Он взял трубку и в ужасе уставился на него. Если девушка ошиблась, если это был розыгрыш, он не сможет… он не был уверен, что сердце выдержит еще один удар ножом. Пеппер осторожно поднес трубку к уху.
— Алло?
— Привет, пап. — Голос был такой силы, такой чистоты, такой уверенности, что душа разрывалась от волнения, и он подался вперед, судорожно дыша, ухватился за стол и опустился на сиденье.
— Майлз? — со всхлипом произнес он имя. Грудь затряслась от напряжения, а громкие, хриплые вдохи сотрясали все нутро. — Майлз? Ты в порядке?
— В порядке, папа. Я сидел в темноте: у Лягушонка кончились батарейки, а я даже не испугался. Ни капельки.
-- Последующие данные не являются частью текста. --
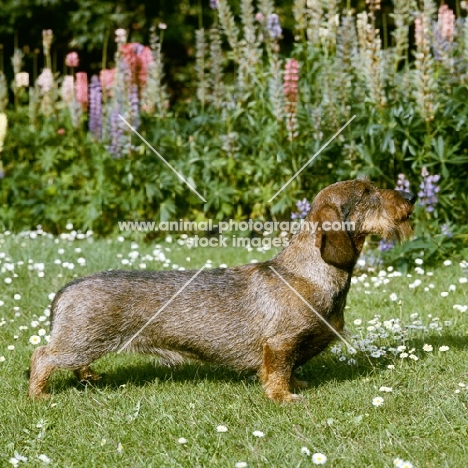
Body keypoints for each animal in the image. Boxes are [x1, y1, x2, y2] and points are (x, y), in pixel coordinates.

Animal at [28, 177, 414, 400]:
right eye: (367, 193)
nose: (411, 199)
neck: (307, 272)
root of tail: (69, 287)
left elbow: (290, 371)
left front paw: (297, 386)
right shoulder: (280, 343)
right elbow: (279, 371)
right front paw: (284, 397)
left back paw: (89, 378)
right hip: (79, 342)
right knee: (42, 356)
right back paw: (39, 394)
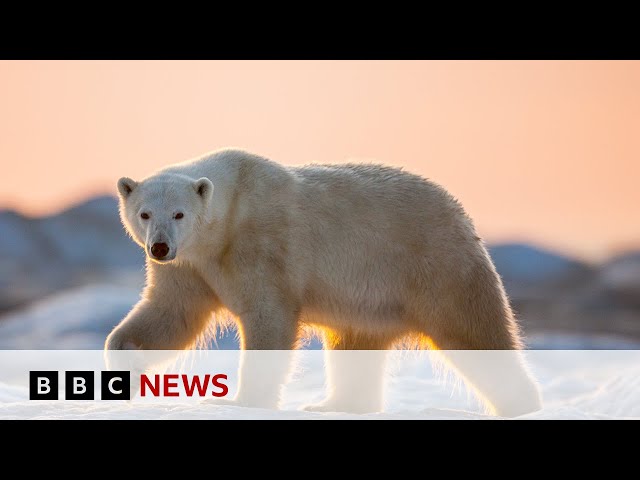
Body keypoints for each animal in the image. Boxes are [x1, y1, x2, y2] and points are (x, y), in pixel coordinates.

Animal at [107, 148, 544, 414]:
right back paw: (336, 404)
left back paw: (521, 403)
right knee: (354, 344)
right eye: (145, 213)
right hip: (369, 300)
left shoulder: (260, 245)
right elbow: (172, 314)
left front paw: (242, 401)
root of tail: (459, 212)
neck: (226, 218)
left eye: (179, 213)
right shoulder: (190, 267)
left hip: (434, 267)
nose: (160, 246)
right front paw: (123, 360)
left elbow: (269, 316)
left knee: (473, 332)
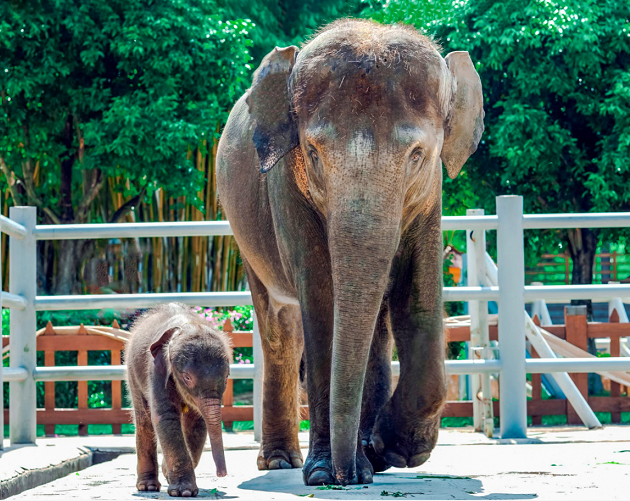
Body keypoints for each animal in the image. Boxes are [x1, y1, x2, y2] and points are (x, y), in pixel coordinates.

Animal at [126, 300, 232, 496]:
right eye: (187, 377)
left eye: (227, 377)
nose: (222, 475)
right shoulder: (157, 370)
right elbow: (166, 417)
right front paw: (184, 492)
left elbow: (197, 422)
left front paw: (169, 474)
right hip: (132, 371)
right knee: (144, 420)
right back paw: (147, 487)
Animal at [217, 19, 484, 484]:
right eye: (312, 152)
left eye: (418, 155)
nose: (347, 475)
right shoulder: (286, 189)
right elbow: (322, 301)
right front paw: (324, 473)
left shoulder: (431, 195)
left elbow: (418, 297)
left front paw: (394, 449)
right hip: (246, 238)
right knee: (281, 330)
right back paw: (283, 462)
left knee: (375, 327)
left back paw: (370, 459)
— Так горжусь тобой, малыш, — прошептал Кайл.
— И я апельсин ем. — Майлз хихикнул. То был самый прекрасный звук в мире.
Кайл опустил голову на ладонь, прижался к телефону и открыто зарыдал. Рыдания вырывались, словно разрывая легкие надвое, и мужчина пытался что-то сказать Майлзу, пытался сказать, что любит его, но не мог перестать хватать ртом воздух.